When Dad finishes asking question four, he slurps a load of spaghetti into his mouth and then begins chewing. When I fail to respond, he encourages me with his left hand, tracing invisible circles with his index finger.

“Did you see that Pat found his wedding pictures and put them back up in the living room?” Mom says, and her voice sort of quivers.

“Jake told me you were over Nikki,” Dad says. “He said you were into this Tiffany broad. No?”

“May I be excused?” I ask my mother, because my little scar is itching, and I feel as though I might explode if I don’t start banging my fist against my forehead.

When my mother nods, I see sympathy in her eyes, which I appreciate.

I lift for a few hours, until I no longer feel the need to punch myself.

In the new reflector vest my mother has recently bought for me, I run through the night.

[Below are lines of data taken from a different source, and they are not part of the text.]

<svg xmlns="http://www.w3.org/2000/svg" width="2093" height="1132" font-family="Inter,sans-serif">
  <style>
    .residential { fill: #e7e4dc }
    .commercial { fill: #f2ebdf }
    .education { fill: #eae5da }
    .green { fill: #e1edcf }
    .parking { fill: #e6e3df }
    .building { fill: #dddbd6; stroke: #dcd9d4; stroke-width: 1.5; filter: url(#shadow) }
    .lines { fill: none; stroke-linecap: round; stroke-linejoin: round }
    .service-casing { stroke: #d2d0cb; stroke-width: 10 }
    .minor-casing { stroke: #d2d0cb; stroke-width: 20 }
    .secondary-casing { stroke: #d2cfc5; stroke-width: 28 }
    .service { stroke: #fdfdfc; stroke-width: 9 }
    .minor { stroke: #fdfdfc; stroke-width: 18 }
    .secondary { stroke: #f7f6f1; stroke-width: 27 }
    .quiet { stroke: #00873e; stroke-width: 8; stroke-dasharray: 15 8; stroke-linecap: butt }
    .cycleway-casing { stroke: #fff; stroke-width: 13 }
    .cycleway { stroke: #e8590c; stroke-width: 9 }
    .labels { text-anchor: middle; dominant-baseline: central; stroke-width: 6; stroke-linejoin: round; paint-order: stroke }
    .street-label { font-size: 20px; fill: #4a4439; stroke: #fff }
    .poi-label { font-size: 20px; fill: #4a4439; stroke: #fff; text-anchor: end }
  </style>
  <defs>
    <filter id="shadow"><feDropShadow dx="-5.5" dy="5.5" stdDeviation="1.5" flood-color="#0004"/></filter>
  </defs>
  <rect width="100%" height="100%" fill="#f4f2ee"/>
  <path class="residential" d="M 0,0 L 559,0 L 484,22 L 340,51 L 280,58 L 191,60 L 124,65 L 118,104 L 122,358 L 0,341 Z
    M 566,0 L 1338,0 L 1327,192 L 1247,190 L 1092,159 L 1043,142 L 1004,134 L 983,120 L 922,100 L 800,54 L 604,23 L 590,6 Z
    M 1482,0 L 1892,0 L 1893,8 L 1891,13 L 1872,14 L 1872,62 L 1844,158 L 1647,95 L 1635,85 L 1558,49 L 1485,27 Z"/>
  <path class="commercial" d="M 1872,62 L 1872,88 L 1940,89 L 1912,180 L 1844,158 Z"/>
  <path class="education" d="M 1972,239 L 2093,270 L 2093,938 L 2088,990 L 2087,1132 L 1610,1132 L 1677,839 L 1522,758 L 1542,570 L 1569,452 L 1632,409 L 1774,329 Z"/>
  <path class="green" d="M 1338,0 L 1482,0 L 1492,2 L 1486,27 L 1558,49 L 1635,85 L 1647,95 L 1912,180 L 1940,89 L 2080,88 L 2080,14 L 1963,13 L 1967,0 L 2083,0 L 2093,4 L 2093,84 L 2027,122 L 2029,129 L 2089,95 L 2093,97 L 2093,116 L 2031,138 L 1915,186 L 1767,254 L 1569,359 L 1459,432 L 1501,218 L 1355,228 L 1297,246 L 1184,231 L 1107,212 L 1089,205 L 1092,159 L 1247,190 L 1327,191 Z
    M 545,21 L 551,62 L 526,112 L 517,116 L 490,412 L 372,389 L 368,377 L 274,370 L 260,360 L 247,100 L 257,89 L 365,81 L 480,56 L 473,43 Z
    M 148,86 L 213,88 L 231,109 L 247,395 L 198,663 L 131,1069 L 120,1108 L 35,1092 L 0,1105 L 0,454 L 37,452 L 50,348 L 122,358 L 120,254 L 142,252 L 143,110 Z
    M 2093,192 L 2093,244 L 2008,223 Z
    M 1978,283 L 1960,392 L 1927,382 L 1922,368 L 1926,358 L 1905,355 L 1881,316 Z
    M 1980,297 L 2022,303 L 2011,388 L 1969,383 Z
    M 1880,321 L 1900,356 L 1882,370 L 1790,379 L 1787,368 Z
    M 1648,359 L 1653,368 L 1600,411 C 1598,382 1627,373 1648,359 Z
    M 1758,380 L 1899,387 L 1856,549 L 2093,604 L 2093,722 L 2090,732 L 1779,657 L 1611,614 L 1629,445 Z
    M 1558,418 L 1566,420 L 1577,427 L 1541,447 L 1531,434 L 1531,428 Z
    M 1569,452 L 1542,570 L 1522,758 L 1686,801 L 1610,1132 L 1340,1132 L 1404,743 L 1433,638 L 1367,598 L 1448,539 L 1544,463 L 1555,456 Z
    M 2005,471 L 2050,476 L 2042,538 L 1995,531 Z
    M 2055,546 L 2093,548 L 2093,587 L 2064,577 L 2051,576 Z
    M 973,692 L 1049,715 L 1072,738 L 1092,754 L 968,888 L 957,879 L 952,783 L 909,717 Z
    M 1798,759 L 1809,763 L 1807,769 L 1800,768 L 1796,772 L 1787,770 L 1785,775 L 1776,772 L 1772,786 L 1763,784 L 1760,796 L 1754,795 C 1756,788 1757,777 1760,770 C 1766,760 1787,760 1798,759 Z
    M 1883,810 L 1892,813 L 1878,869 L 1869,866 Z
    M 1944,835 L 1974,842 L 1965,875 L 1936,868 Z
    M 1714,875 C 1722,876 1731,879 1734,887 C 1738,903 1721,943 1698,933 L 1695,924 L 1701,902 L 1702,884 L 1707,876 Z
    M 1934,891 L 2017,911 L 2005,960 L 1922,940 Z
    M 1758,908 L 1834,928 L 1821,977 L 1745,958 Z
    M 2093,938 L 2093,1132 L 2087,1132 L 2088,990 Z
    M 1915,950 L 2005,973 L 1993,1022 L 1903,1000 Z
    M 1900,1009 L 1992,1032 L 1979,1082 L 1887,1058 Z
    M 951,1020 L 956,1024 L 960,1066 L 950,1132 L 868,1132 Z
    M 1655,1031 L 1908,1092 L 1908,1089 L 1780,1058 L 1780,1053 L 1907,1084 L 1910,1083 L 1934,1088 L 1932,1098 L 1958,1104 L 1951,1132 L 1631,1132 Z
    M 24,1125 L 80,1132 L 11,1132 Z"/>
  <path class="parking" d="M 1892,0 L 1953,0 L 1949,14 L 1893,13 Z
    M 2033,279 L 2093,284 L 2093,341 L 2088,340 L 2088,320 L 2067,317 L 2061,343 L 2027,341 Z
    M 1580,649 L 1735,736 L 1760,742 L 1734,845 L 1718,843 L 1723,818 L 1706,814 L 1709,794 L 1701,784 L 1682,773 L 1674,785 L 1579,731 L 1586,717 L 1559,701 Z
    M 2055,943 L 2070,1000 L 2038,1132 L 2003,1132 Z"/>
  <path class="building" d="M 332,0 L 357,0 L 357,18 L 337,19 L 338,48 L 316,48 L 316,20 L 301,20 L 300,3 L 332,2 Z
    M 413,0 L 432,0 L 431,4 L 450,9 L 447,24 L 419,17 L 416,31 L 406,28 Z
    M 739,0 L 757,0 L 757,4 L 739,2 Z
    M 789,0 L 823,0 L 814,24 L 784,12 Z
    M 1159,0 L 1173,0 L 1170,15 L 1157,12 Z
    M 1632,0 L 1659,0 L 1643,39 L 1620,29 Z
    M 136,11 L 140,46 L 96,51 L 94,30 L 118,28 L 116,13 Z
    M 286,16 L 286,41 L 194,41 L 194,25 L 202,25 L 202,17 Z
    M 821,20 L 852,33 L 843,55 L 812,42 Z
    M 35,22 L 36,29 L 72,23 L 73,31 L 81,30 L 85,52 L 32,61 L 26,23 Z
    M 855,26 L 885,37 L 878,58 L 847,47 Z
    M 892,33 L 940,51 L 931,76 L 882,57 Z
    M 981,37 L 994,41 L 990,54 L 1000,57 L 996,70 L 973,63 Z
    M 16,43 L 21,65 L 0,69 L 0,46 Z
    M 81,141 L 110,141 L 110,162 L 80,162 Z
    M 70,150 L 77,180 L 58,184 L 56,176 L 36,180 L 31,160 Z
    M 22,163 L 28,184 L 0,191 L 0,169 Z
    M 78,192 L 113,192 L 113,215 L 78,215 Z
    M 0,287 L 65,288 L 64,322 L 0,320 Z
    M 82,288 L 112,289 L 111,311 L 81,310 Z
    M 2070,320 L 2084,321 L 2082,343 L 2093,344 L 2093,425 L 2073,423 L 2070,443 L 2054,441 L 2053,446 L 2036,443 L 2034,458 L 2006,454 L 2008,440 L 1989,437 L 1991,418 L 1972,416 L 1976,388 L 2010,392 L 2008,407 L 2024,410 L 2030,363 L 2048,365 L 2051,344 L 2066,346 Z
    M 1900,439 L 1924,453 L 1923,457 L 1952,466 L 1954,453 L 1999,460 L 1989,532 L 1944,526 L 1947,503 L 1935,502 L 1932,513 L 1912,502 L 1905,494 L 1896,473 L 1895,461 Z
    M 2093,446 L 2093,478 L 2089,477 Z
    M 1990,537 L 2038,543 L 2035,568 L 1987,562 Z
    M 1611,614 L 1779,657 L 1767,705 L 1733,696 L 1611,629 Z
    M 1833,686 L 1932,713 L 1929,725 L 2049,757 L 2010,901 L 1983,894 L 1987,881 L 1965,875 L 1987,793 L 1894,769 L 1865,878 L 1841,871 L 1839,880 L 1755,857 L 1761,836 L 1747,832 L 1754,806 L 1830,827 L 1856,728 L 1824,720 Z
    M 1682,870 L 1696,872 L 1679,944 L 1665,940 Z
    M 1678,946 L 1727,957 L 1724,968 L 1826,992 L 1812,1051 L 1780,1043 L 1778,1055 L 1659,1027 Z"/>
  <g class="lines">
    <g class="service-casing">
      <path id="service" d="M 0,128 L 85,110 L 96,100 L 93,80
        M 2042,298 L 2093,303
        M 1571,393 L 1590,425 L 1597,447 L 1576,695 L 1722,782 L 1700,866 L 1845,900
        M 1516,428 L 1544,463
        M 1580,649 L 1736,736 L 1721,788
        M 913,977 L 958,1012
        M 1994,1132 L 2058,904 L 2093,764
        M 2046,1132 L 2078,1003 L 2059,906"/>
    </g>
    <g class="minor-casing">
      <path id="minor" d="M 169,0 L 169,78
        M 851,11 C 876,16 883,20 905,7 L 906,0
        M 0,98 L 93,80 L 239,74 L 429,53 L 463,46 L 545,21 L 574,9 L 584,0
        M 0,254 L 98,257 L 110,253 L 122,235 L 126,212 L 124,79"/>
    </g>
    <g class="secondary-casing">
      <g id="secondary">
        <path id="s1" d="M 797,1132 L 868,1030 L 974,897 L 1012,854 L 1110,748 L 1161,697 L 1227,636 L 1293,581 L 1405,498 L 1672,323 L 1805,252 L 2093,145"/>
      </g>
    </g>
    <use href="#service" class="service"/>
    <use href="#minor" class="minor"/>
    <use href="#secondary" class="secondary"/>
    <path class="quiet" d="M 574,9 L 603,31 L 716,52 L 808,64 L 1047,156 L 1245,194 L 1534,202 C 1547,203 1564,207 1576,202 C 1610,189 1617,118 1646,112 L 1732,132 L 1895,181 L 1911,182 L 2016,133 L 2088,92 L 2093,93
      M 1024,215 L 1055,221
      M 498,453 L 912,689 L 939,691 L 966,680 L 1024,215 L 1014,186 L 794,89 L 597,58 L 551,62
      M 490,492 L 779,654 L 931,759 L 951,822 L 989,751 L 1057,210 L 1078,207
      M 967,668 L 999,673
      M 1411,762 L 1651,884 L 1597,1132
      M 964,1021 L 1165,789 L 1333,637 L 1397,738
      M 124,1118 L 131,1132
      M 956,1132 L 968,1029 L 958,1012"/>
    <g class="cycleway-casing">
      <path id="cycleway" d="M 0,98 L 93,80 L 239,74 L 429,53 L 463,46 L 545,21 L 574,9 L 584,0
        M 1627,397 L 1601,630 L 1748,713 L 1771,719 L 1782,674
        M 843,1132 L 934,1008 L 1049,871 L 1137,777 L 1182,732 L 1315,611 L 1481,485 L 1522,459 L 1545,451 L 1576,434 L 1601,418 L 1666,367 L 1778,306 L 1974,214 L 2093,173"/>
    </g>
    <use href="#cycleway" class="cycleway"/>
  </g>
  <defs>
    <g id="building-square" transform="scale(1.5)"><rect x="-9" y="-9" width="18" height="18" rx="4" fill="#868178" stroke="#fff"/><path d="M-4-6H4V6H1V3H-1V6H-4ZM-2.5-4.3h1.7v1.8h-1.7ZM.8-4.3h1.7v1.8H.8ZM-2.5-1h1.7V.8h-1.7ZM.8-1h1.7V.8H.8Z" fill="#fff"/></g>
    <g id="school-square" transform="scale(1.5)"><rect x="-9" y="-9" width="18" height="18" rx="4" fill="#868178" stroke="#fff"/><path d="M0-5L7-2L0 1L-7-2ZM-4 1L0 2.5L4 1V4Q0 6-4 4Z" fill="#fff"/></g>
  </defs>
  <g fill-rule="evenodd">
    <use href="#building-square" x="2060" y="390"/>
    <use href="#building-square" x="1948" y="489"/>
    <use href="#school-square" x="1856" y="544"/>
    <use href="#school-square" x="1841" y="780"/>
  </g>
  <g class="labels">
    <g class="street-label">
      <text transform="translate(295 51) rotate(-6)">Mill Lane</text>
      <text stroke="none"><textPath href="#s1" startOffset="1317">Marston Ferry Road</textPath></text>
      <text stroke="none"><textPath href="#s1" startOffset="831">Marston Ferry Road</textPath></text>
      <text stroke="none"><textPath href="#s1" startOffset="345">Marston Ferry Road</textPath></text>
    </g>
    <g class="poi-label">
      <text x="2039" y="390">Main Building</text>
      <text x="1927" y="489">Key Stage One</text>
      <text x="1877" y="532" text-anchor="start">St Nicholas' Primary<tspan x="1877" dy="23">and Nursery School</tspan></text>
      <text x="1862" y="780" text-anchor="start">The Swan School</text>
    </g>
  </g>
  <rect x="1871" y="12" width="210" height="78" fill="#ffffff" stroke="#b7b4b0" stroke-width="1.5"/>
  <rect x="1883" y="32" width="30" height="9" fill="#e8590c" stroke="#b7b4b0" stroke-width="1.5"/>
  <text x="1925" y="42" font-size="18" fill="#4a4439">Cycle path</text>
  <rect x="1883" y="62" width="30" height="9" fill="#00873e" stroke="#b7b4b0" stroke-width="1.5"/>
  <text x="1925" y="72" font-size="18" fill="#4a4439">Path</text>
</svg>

I was going to open Tiffany’s letter this evening because I was so excited about having dinner with my father, but now I know I am most definitely not in a good mood, so opening the letter would be a violation of the rules Tiffany clearly laid out for me two nights ago. I almost opened the letter last night, when I was in an excellent mood, but it hadn’t been forty-eight hours.

As I run, I try to think about Nikki and the end of apart time, which always makes me feel better. I pretend that God has made a bet with me and if I run fast enough, He will bring Nikki back, so I begin sprinting the last two miles of my run. Soon I’m running so fast, it’s amazing—faster than any human being has ever run before. In my mind I hear God tell me I have to do the last mile in under four minutes, which I know is almost impossible, but for Nikki I try. I run even faster, and when I am a block away, I hear God counting down from ten in my mind. “Five—four—three—two—” And when my right foot lands on the first concrete square of my parents’ sidewalk, God says “One,” which means I ran fast enough—that I made it home before God said “Zero.” I am so happy. I am so impossibly happy!

My parents’ bedroom door is closed when I go upstairs, so I shower and then slip under my comforter. I pull Tiffany’s envelope from under the mattress of my bed. I take a deep breath. I open the letter. As I read the several typed pages, my mind explodes with conflicting emotions and awful needs.

Pat,

Read this letter start to finish! Do not make any decisions until you have read the entire letter! Do not read this letter unless you are alone! Do not show this letter to anyone! When you have finished reading this letter, burn it—immediately!